Assistant Professor of Japanese Kyoko Omori presented a paper at the Association for Asian Studies held in Chicago on March 31-April 3. The title of her paper was  "'We Japanese in Japan Should Find Our Own English': Migrancy, Identity and Language(s) in Itô Hiromi's Recent Prose." This paper discussed the migrant poet/novelist Itô Hiromi, migrates between Japan and the U.S. and stories that explore the generative possibilities of interlingual oral/aural communication in everyday life. Itô's current work, Omori argues, offers a way to imagine a "Japanese" literature that moves beyond the borders of a parochial nationalism and monolingualism to take on the manifold linguistic and cultural challenges of our contemporary global existence.

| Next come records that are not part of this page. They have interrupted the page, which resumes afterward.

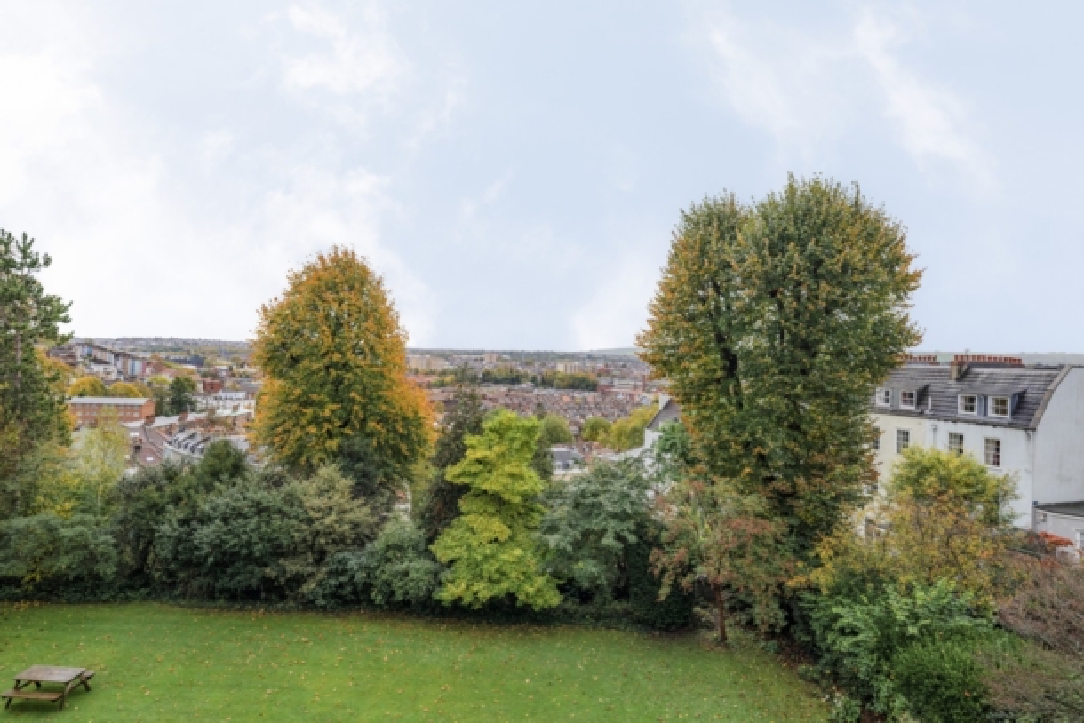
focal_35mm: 21
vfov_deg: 59.5
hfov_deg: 81.2
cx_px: 542
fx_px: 632
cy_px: 362
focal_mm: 21
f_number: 7.1
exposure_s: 1/100
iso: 200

According to the association website (http://www.aasianst.org/aboutaas.htm), "The Association for Asian Studies (AAS)—the largest society of its kind in the world—is a scholarly, non-political, non-profit professional association open to all persons interested in Asia. It seeks through publications, meetings, and seminars to facilitate contact and an exchange of information among scholars to increase their understanding of East, South, and Southeast Asia. The AAS was founded in 1941, originally as publisher of the Far Eastern Quarterly (now the Journal of Asian Studies)."